Задав еще несколько вопросов, Рахманов понял: больше ничего ценного проводник ему не расскажет. Протянул ему протокол на подпись.
Когда секретарша сообщила о появлении Люки, он сразу же был приглашен в кабинет.
Внешне Ларион Рогава был типичным хозяином жизни: высокий, голубоглазый, с ежиком русых волос, одетый в обтягивающий мускулистый торс тонкий серый свитер и модные брюки. Еще молодой, он тем не менее уже успел обзавестись двумя резкими морщинами у углов рта, придававшими ему особую мужественность.

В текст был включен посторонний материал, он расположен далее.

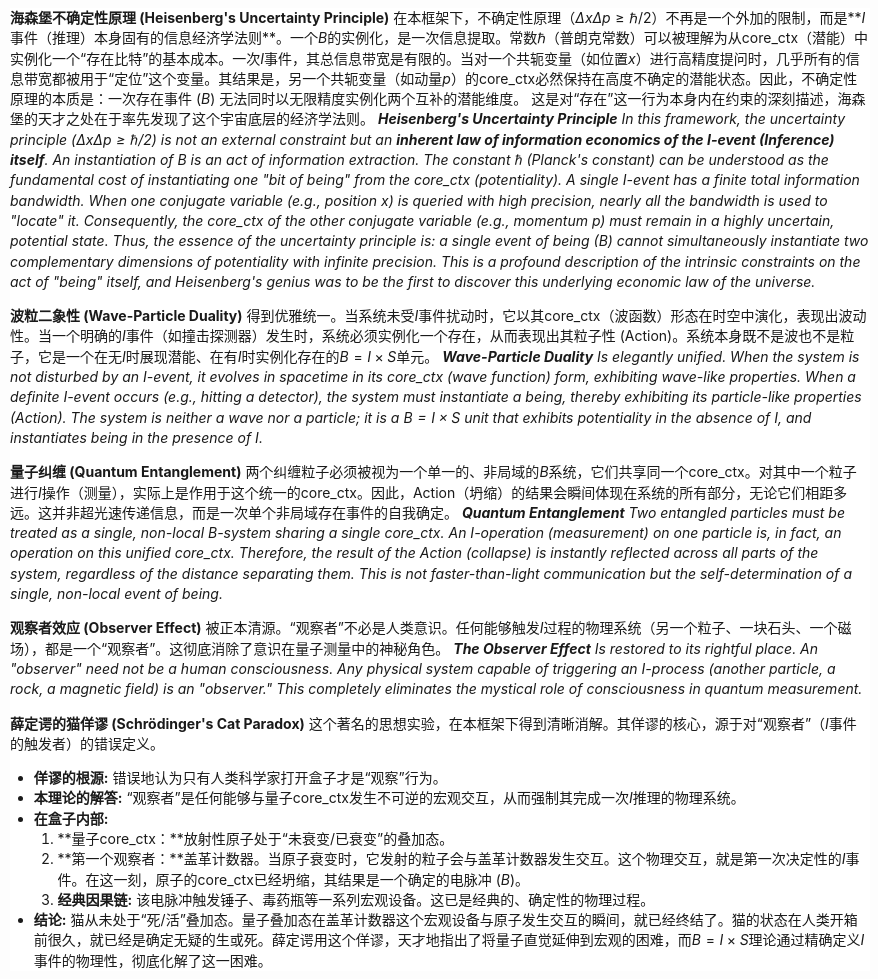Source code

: **海森堡不确定性原理 (Heisenberg's Uncertainty Principle)**
在本框架下，不确定性原理（$\Delta x \Delta p \geq \hbar/2$）不再是一个外加的限制，而是**$I$事件（推理）本身固有的信息经济学法则**。一个$B$的实例化，是一次信息提取。常数$\hbar$（普朗克常数）可以被理解为从core\_ctx（潜能）中实例化一个“存在比特”的基本成本。一次$I$事件，其总信息带宽是有限的。当对一个共轭变量（如位置$x$）进行高精度提问时，几乎所有的信息带宽都被用于“定位”这个变量。其结果是，另一个共轭变量（如动量$p$）的core\_ctx必然保持在高度不确定的潜能状态。因此，不确定性原理的本质是：一次存在事件 ($B$) 无法同时以无限精度实例化两个互补的潜能维度。 这是对“存在”这一行为本身内在约束的深刻描述，海森堡的天才之处在于率先发现了这个宇宙底层的经济学法则。
***Heisenberg's Uncertainty Principle***
*In this framework, the uncertainty principle ($\Delta x \Delta p \geq \hbar/2$) is not an external constraint but an **inherent law of information economics of the $I$-event (Inference) itself**. An instantiation of $B$ is an act of information extraction. The constant $\hbar$ (Planck's constant) can be understood as the fundamental cost of instantiating one "bit of being" from the core\_ctx (potentiality). A single $I$-event has a finite total information bandwidth. When one conjugate variable (e.g., position $x$) is queried with high precision, nearly all the bandwidth is used to "locate" it. Consequently, the core\_ctx of the other conjugate variable (e.g., momentum $p$) must remain in a highly uncertain, potential state. Thus, the essence of the uncertainty principle is: a single event of being ($B$) cannot simultaneously instantiate two complementary dimensions of potentiality with infinite precision. This is a profound description of the intrinsic constraints on the act of "being" itself, and Heisenberg's genius was to be the first to discover this underlying economic law of the universe.*

**波粒二象性 (Wave-Particle Duality)**
得到优雅统一。当系统未受$I$事件扰动时，它以其core\_ctx（波函数）形态在时空中演化，表现出波动性。当一个明确的$I$事件（如撞击探测器）发生时，系统必须实例化一个存在，从而表现出其粒子性 (Action)。系统本身既不是波也不是粒子，它是一个在无$I$时展现潜能、在有$I$时实例化存在的$B=I \times S$单元。
***Wave-Particle Duality***
*Is elegantly unified. When the system is not disturbed by an $I$-event, it evolves in spacetime in its core\_ctx (wave function) form, exhibiting wave-like properties. When a definite $I$-event occurs (e.g., hitting a detector), the system must instantiate a being, thereby exhibiting its particle-like properties (Action). The system is neither a wave nor a particle; it is a $B=I \times S$ unit that exhibits potentiality in the absence of $I$, and instantiates being in the presence of $I$.*

**量子纠缠 (Quantum Entanglement)**
两个纠缠粒子必须被视为一个单一的、非局域的$B$系统，它们共享同一个core\_ctx。对其中一个粒子进行$I$操作（测量），实际上是作用于这个统一的core\_ctx。因此，Action（坍缩）的结果会瞬间体现在系统的所有部分，无论它们相距多远。这并非超光速传递信息，而是一次单个非局域存在事件的自我确定。
***Quantum Entanglement***
*Two entangled particles must be treated as a single, non-local $B$-system sharing a single core\_ctx. An $I$-operation (measurement) on one particle is, in fact, an operation on this unified core\_ctx. Therefore, the result of the Action (collapse) is instantly reflected across all parts of the system, regardless of the distance separating them. This is not faster-than-light communication but the self-determination of a single, non-local event of being.*

**观察者效应 (Observer Effect)**
被正本清源。“观察者”不必是人类意识。任何能够触发$I$过程的物理系统（另一个粒子、一块石头、一个磁场），都是一个“观察者”。这彻底消除了意识在量子测量中的神秘角色。
***The Observer Effect***
*Is restored to its rightful place. An "observer" need not be a human consciousness. Any physical system capable of triggering an $I$-process (another particle, a rock, a magnetic field) is an "observer." This completely eliminates the mystical role of consciousness in quantum measurement.*

**薛定谔的猫佯谬 (Schrödinger's Cat Paradox)**
这个著名的思想实验，在本框架下得到清晰消解。其佯谬的核心，源于对“观察者”（$I$事件的触发者）的错误定义。
*   **佯谬的根源:** 错误地认为只有人类科学家打开盒子才是“观察”行为。
*   **本理论的解答:** “观察者”是任何能够与量子core\_ctx发生不可逆的宏观交互，从而强制其完成一次$I$推理的物理系统。
*   **在盒子内部:**
    1.  **量子core\_ctx：**放射性原子处于“未衰变/已衰变”的叠加态。
    2.  **第一个观察者：**盖革计数器。当原子衰变时，它发射的粒子会与盖革计数器发生交互。这个物理交互，就是第一次决定性的$I$事件。在这一刻，原子的core\_ctx已经坍缩，其结果是一个确定的电脉冲 ($B$)。
    3.  **经典因果链:** 该电脉冲触发锤子、毒药瓶等一系列宏观设备。这已是经典的、确定性的物理过程。
*   **结论:** 猫从未处于“死/活”叠加态。量子叠加态在盖革计数器这个宏观设备与原子发生交互的瞬间，就已经终结了。猫的状态在人类开箱前很久，就已经是确定无疑的生或死。薛定谔用这个佯谬，天才地指出了将量子直觉延伸到宏观的困难，而$B=I \times S$理论通过精确定义$I$事件的物理性，彻底化解了这一困难。
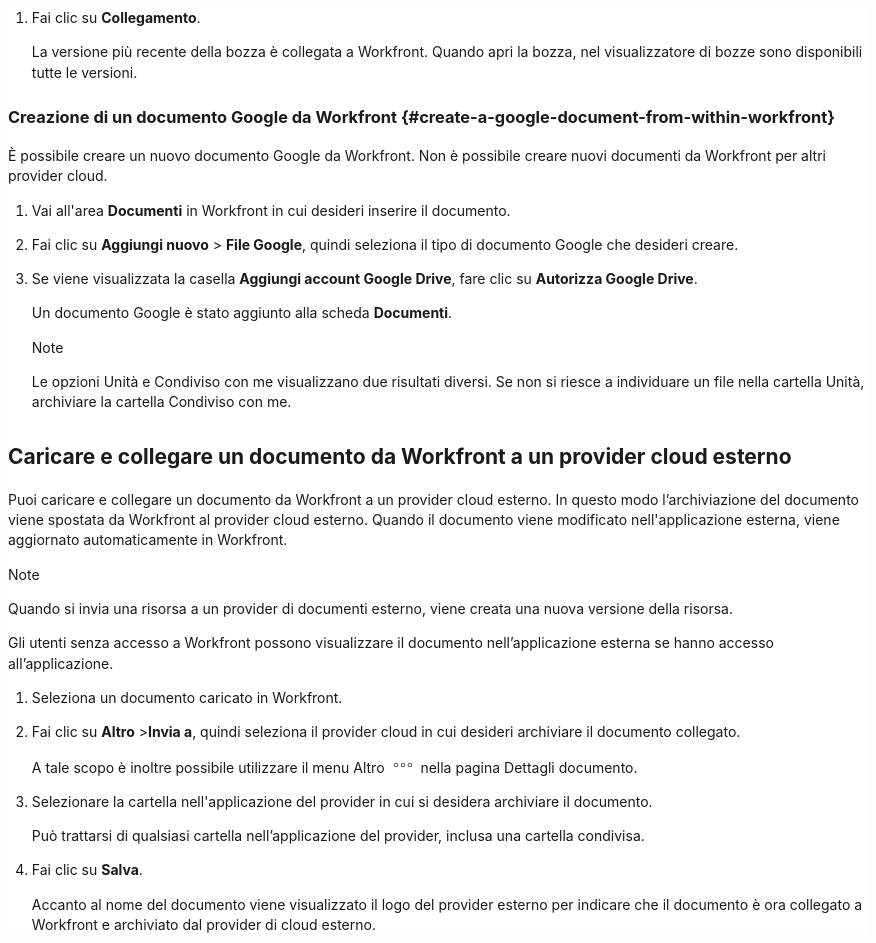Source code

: 1. Fai clic su **Collegamento**.

   La versione più recente della bozza è collegata a Workfront. Quando apri la bozza, nel visualizzatore di bozze sono disponibili tutte le versioni.

### Creazione di un documento Google da Workfront {#create-a-google-document-from-within-workfront}

È possibile creare un nuovo documento Google da Workfront. Non è possibile creare nuovi documenti da Workfront per altri provider cloud.

1. Vai all&#39;area **Documenti** in Workfront in cui desideri inserire il documento.
1. Fai clic su **Aggiungi nuovo** > **File Google**, quindi seleziona il tipo di documento Google che desideri creare.
1. Se viene visualizzata la casella **Aggiungi account Google Drive**, fare clic su **Autorizza Google Drive**.

   Un documento Google è stato aggiunto alla scheda **Documenti**.

   >[!NOTE]
   >
   > Le opzioni Unità e Condiviso con me visualizzano due risultati diversi. Se non si riesce a individuare un file nella cartella Unità, archiviare la cartella Condiviso con me.

## Caricare e collegare un documento da Workfront a un provider cloud esterno

Puoi caricare e collegare un documento da Workfront a un provider cloud esterno. In questo modo l’archiviazione del documento viene spostata da Workfront al provider cloud esterno. Quando il documento viene modificato nell&#39;applicazione esterna, viene aggiornato automaticamente in Workfront.

>[!NOTE]
>
>Quando si invia una risorsa a un provider di documenti esterno, viene creata una nuova versione della risorsa.

Gli utenti senza accesso a Workfront possono visualizzare il documento nell’applicazione esterna se hanno accesso all’applicazione.

1. Seleziona un documento caricato in Workfront.
1. Fai clic su **Altro** >**Invia a**, quindi seleziona il provider cloud in cui desideri archiviare il documento collegato.

   A tale scopo è inoltre possibile utilizzare il menu Altro ![Altro menu](assets/more-icon.png) nella pagina Dettagli documento.

1. Selezionare la cartella nell&#39;applicazione del provider in cui si desidera archiviare il documento.

   Può trattarsi di qualsiasi cartella nell’applicazione del provider, inclusa una cartella condivisa.

1. Fai clic su **Salva**.

   Accanto al nome del documento viene visualizzato il logo del provider esterno per indicare che il documento è ora collegato a Workfront e archiviato dal provider di cloud esterno.
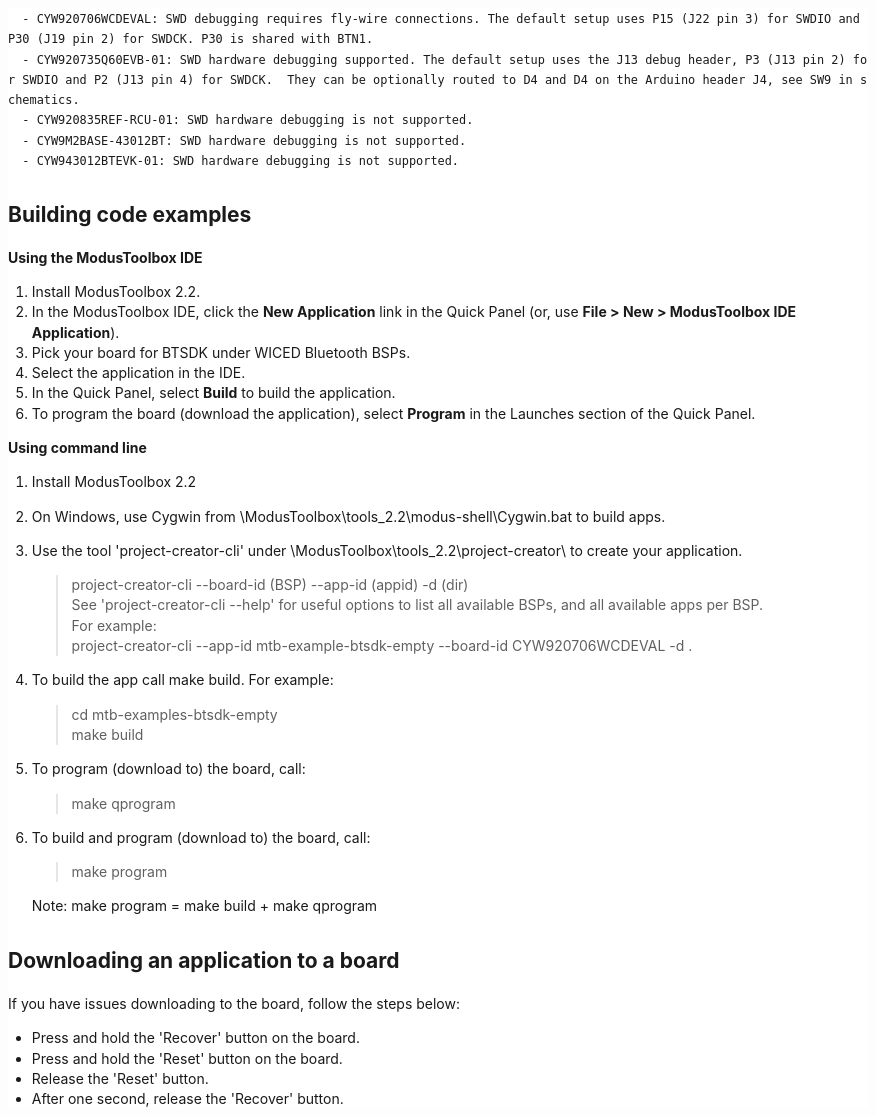       - CYW920706WCDEVAL: SWD debugging requires fly-wire connections. The default setup uses P15 (J22 pin 3) for SWDIO and P30 (J19 pin 2) for SWDCK. P30 is shared with BTN1.
      - CYW920735Q60EVB-01: SWD hardware debugging supported. The default setup uses the J13 debug header, P3 (J13 pin 2) for SWDIO and P2 (J13 pin 4) for SWDCK.  They can be optionally routed to D4 and D4 on the Arduino header J4, see SW9 in schematics.
      - CYW920835REF-RCU-01: SWD hardware debugging is not supported.
      - CYW9M2BASE-43012BT: SWD hardware debugging is not supported.
      - CYW943012BTEVK-01: SWD hardware debugging is not supported.

## Building code examples

**Using the ModusToolbox IDE**

1. Install ModusToolbox 2.2.
2. In the ModusToolbox IDE, click the **New Application** link in the Quick Panel (or, use **File > New > ModusToolbox IDE Application**).
3. Pick your board for BTSDK under WICED Bluetooth BSPs.
4. Select the application in the IDE.
5. In the Quick Panel, select **Build** to build the application.
6. To program the board (download the application), select **Program** in the Launches section of the Quick Panel.


**Using command line**

1. Install ModusToolbox 2.2
2. On Windows, use Cygwin from \ModusToolbox\tools_2.2\modus-shell\Cygwin.bat to build apps.
3. Use the tool 'project-creator-cli' under \ModusToolbox\tools_2.2\project-creator\ to create your application.<br/>
   > project-creator-cli --board-id (BSP) --app-id (appid) -d (dir) <br/>
   See 'project-creator-cli --help' for useful options to list all available BSPs, and all available apps per BSP.<br/>
   For example:<br/>
   > project-creator-cli --app-id mtb-example-btsdk-empty --board-id CYW920706WCDEVAL -d .
4. To build the app call make build. For example:<br/>
   > cd mtb-examples-btsdk-empty<br/>
   > make build<br/>
6. To program (download to) the board, call:<br/>
   > make qprogram<br/>
7. To build and program (download to) the board, call:<br/>
   > make program<br/>

   Note: make program = make build + make qprogram


## Downloading an application to a board

If you have issues downloading to the board, follow the steps below:

- Press and hold the 'Recover' button on the board.
- Press and hold the 'Reset' button on the board.
- Release the 'Reset' button.
- After one second, release the 'Recover' button.
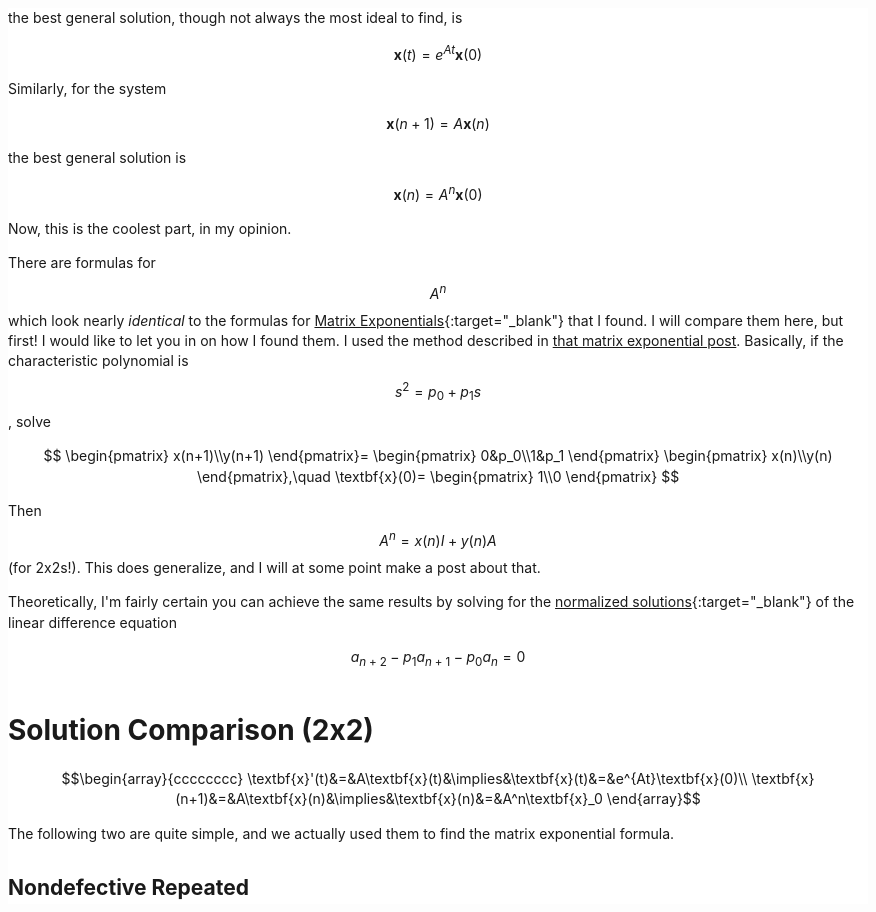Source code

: the best general solution, though not always the most ideal to find, is

$$\textbf{x}(t)=e^{At}\textbf{x}(0)$$

Similarly, for the system

$$\textbf{x}(n+1)=A\textbf{x}(n)$$

the best general solution is

$$\textbf{x}(n)=A^n\textbf{x}(0)$$

Now, this is the coolest part, in my opinion.

There are formulas for $$A^n$$ which look nearly *identical* to the formulas for [Matrix Exponentials](../2x2ezmatrixexp/){:target="_blank"} that I found. I will compare them here, but first! I would like to let you in on how I found them. I used the method described in [that matrix exponential post](../2x2ezmatrixexp/#another-approach). Basically, if the characteristic polynomial is $$s^2=p_0+p_1s$$, solve

$$
\begin{pmatrix}
x(n+1)\\y(n+1)
\end{pmatrix}=
\begin{pmatrix}
0&p_0\\1&p_1
\end{pmatrix}
\begin{pmatrix}
x(n)\\y(n)
\end{pmatrix},\quad
\textbf{x}(0)=
\begin{pmatrix}
1\\0
\end{pmatrix}
$$

Then $$A^n=x(n)I+y(n)A$$ (for 2x2s!). This does generalize, and I will at some point make a post about that.

Theoretically, I'm fairly certain you can achieve the same results by solving for the [normalized solutions](/math/normalized){:target="_blank"} of the linear difference equation

$$a_{n+2}-p_1a_{n+1}-p_0a_n=0$$

# Solution Comparison (2x2)

$$\begin{array}{cccccccc}
\textbf{x}'(t)&=&A\textbf{x}(t)&\implies&\textbf{x}(t)&=&e^{At}\textbf{x}(0)\\
\textbf{x}(n+1)&=&A\textbf{x}(n)&\implies&\textbf{x}(n)&=&A^n\textbf{x}_0
\end{array}$$

The following two are quite simple, and we actually used them to find the matrix exponential formula.

## Nondefective Repeated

Войдя, Люка прежде всего настороженно посмотрел на Рахманова, явно пытаясь понять, кто это. Спросил, крутанув брелок с ключами:
– Заурбек Владимирович, я что, помешал? Вы заняты?
– Нет, нет. Давай, Ларион, проходи. Вообще, будь как дома. Вот стул, садись. Чаю хочешь? – Нажал кнопку селектора: – Калбатоно Этери, дайте нам чайничек. И три стаканчика. Разливать не нужно, мы сами.
– Насчет чая спасибо, Заурбек Владимирович, не хочу. – Люка сел на стул. – Вы сказали, есть короткий разговор. С вами? Или с товарищем?
– Со мной и с товарищем. Познакомься: Андрей Викторович Рахманов. Следователь по особо важным делам. Из Москвы.
– Чем это я мог заинтересовать следователя по особо важным делам? Да еще из Москвы?
– Ничем. Ничем абсолютно. Просто нам нужно выяснить пустяковую деталь.
– Пустяковую деталь… Что ж, слушаю про пустяковую деталь.
– Причем обещаю: о том, что ты нам скажешь, никто не узнает.
– Что же вам нужно выяснить? От меня, бедного?
– Пустяки. Масть[22].
– Масть?
– Да. Масть человека, который летом наводил у тебя справки. Об Азизове.
Люка изобразил раздумье своеобразным жестом: оттопырив щеку языком. Покачал головой:
– Не пойму, Заурбек Владимирович, о чем вы? Какой человек? Простите, но никто никаких справок у меня не наводил. Тем более об Азизове.
– Вот что, Люка… – Габелая подождал, пока поставившая на стол поднос с чаем секретарша уйдет. Наполнил стаканы, отпил из своего, снова поставил его на поднос. – Как ты думаешь, откуда мы знаем про этого человека? И про то, что он наводил у тебя справки об Азизове?
– Заурбек Владимирович, я вообще не знаю, о чем вы говорите.